Está aí a chave que faltava para abrir o cadeado do entendimento!
Por maior que seja a satisfação proporcionada pela redação de
versos que aparentem ser perfeitos, sempre restará uma pontinha de
dúvida em nosso espírito quanto aos efeitos que causarão e,
portanto, um gosto amargo de frustração. Se formos hipersensíveis,
o desgosto será intenso. Se autoconfiantes e seguros da nossa
capacidade, será tão pequeno a ponto de se tornar imperceptível.
Não
raro fazemos amor com determinada mulher que em tudo nos agrada.

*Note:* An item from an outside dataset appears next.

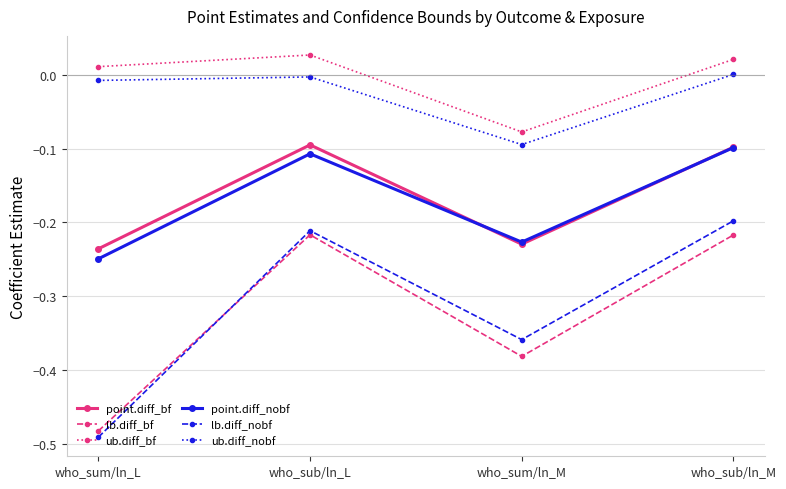

How many lines are shown in the chart?

6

Deliramos quando em seus braços e somos conduzidos, em êxtase, ao
paraíso. Suas reações são, em tudo, no sentido de nos dar a
certeza da reciprocidade.
Acreditamos,
pois, que nossa alegria e gozos são compartilhados. Lá um belo dia,
porém... descobrimos que a tal da reciprocidade era uma farsa. Que a
parceira a que julgávamos satisfazer plenamente “fingia”
orgasmos, que nos pareciam tão reais, mas que sequer existiam.
Todos? Algum? Qual? Fica a dúvida.
Num
piscar de olhos, nossa autoconfiança e picardia vão para o espaço.
Nessas circunstâncias, inclusive, não são raros os casos de
irreversível impotência. O mesmo ocorre (guardadas as proporções,
claro) com o poeta quando não encontra reciprocidade do leitor. Às
vezes torna-se impotente, posto que espiritualmente. Cruz credo!